# Forum Other Languages Slavic languages Bosnian, Croatian, Serbian  I want to learn!

## TATY

I want to learn Serbian, Bosnian, Croatian. But I don't know how different they are? Are they threee lanuages, or dialects of one? I understand Serbian uses Cyrillic, whereas Bosnian and Croatian use the Latin alphabet. 
Can you point me to decent onlien resources for starting out in the language(s). Is it best to learn all 3 together?

----------


## Tambakis

Three completely different languages. Serbian and Croatian are the most similar. Bosnian however has some Turkish influence I think. It'd be best to choose one and stick with it. learning all three would only confuse you. They're different languages, but similar enough to have you speaking a crazy mix of the three.  
 I'm not sure of many online resources. I do know of a few forums, although they're overrun with Croats attacking Serbs, Serbs attacking Bosnians, Albanians attacking Serbs, Bosnians attacking Croats. It's not a very friendly environment, and you can't really learn a whole lot. 
As far as I know Serbian and Croatian both use the latin and cyrillic alphabet. Cyrillic is more common in Serbian however. Road signs for instance, will many times be in both.

----------


## TATY

Thanks. I'll have a look. I think i'll larn Srpski

----------


## Tambakis

Excellent choice.

----------


## Stjepan

Croatian and Bosnian use strictly the Latin alphabet.  Serbian uses a modified Cyrillic alphabet, but you can get by with the latin alphabet in Serbia easily too.  However, if you choose Serbian, you should learn cyrillic. 
It's probably best to find a university course or a book in one of the three.  Croatian and Serbian are probably the most readily found and there is not a lot of resources for these languages beyond basic phrases on the internet to my knowledge.  If you do find some, it is ok to use resources from each of the three for understanding grammar.  The only big differences are in vocabulary,  and in some cases spelling and pronunciation.

----------

> As far as I know Serbian and Croatian both use the latin and cyrillic alphabet. Cyrillic is more common in Serbian however. Road signs for instance, will many times be in both.

> **SUPPLIED DATA**:
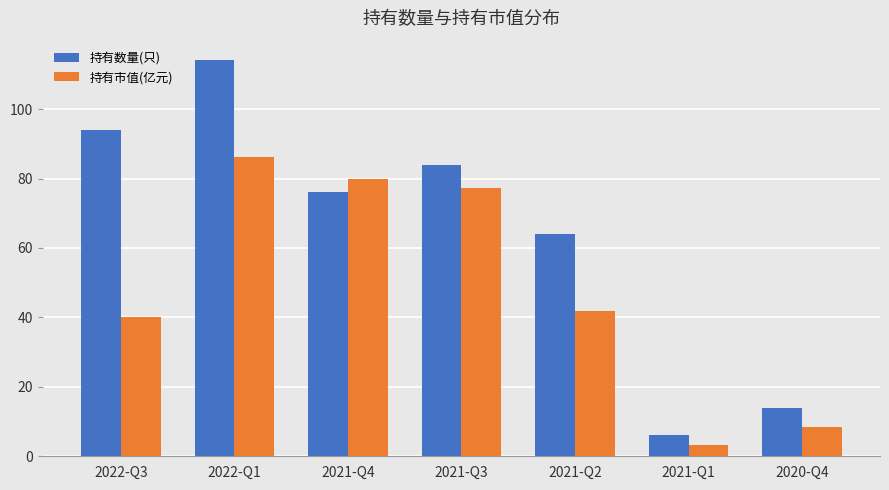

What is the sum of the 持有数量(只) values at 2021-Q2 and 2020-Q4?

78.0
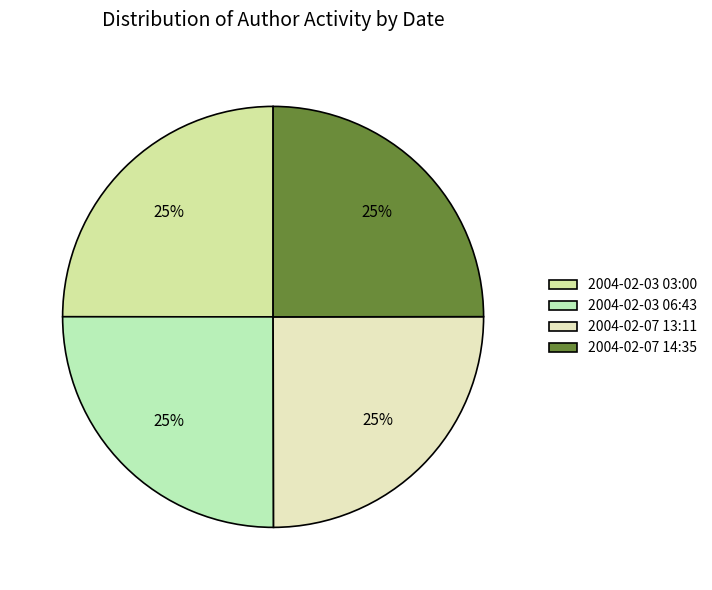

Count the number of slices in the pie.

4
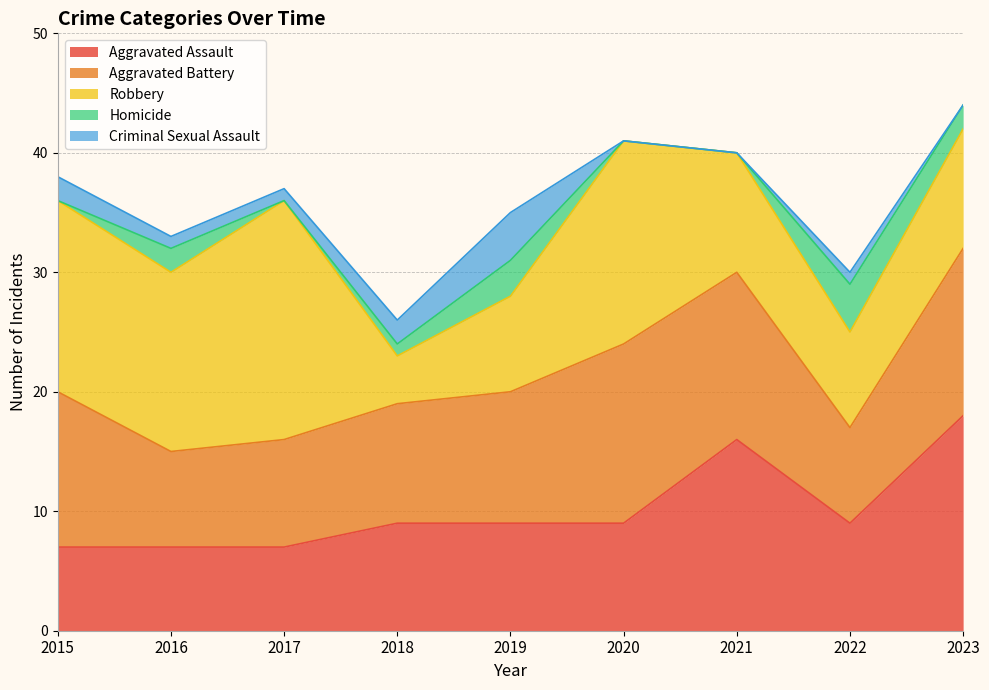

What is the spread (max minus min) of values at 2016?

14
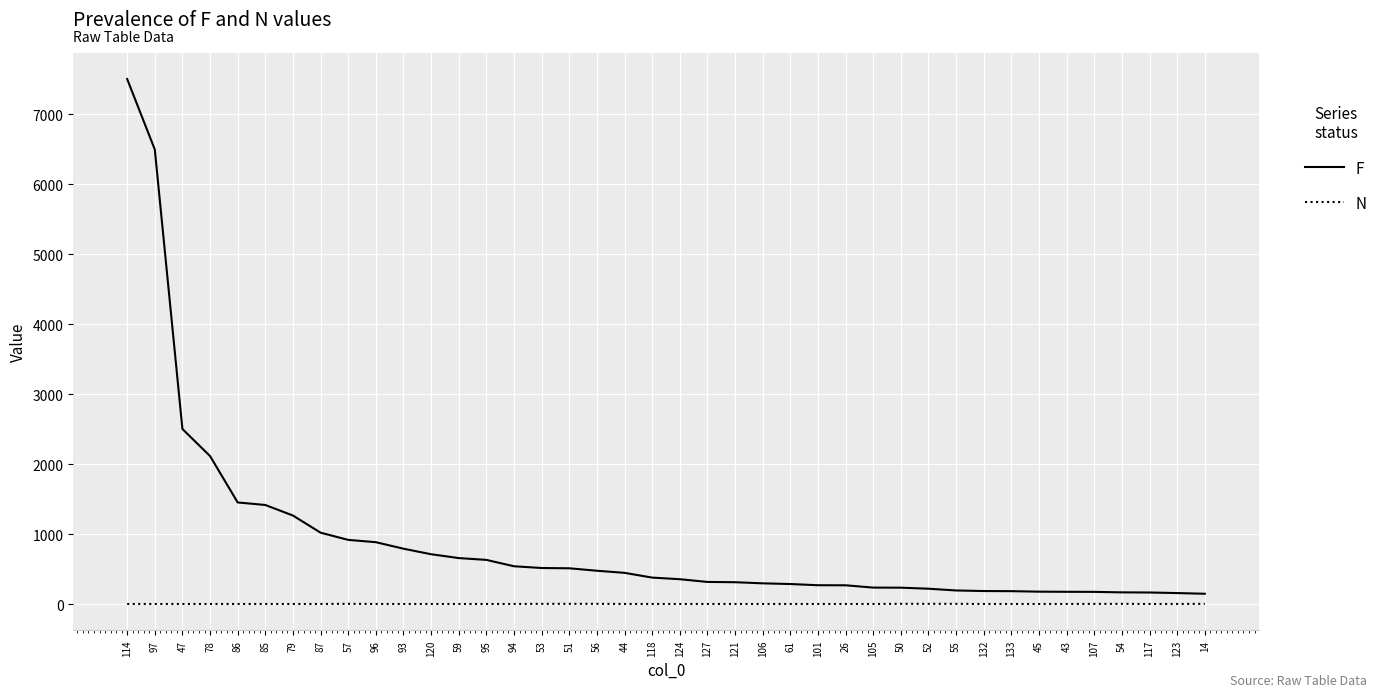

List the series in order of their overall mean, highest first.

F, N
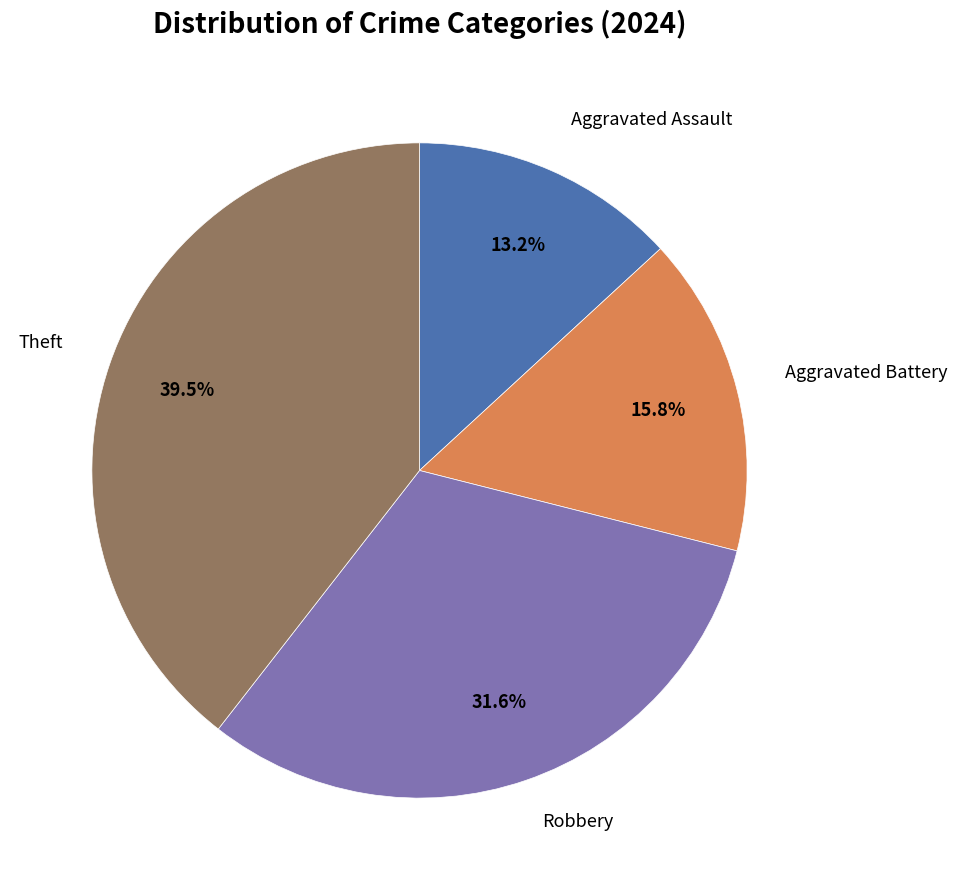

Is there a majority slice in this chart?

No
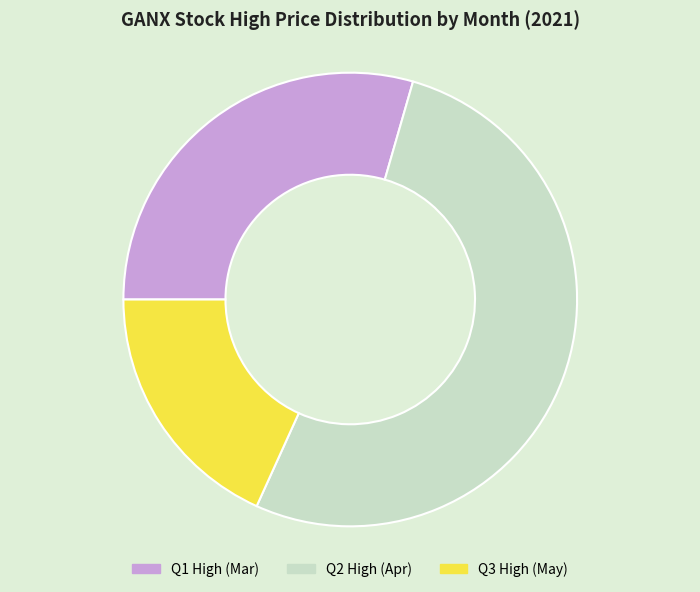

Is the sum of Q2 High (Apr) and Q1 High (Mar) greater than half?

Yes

> **ACTIVITY 1**:
Rewrite the forum thread from "I'm not sure" up to and including "a whole lot.", replacing "friendly" with "welcoming".
> **ACTIVITY 2**:
Return the whole chart listing line for line with no changes, leaving out the pictures.
The forum thread and the chart listing are separate, unrelated material.

> **TASK SOLUTION 1**:
I'm not sure of many online resources. I do know of a few forums, although they're overrun with Croats attacking Serbs, Serbs attacking Bosnians, Albanians attacking Serbs, Bosnians attacking Croats. It's not a very welcoming environment, and you can't really learn a whole lot.

> **TASK SOLUTION 2**:
What is the sum of the 持有数量(只) values at 2021-Q2 and 2020-Q4?

78.0

Count the number of slices in the pie.

4

What is the spread (max minus min) of values at 2016?

14

List the series in order of their overall mean, highest first.

F, N

Is there a majority slice in this chart?

No

Is the sum of Q2 High (Apr) and Q1 High (Mar) greater than half?

Yes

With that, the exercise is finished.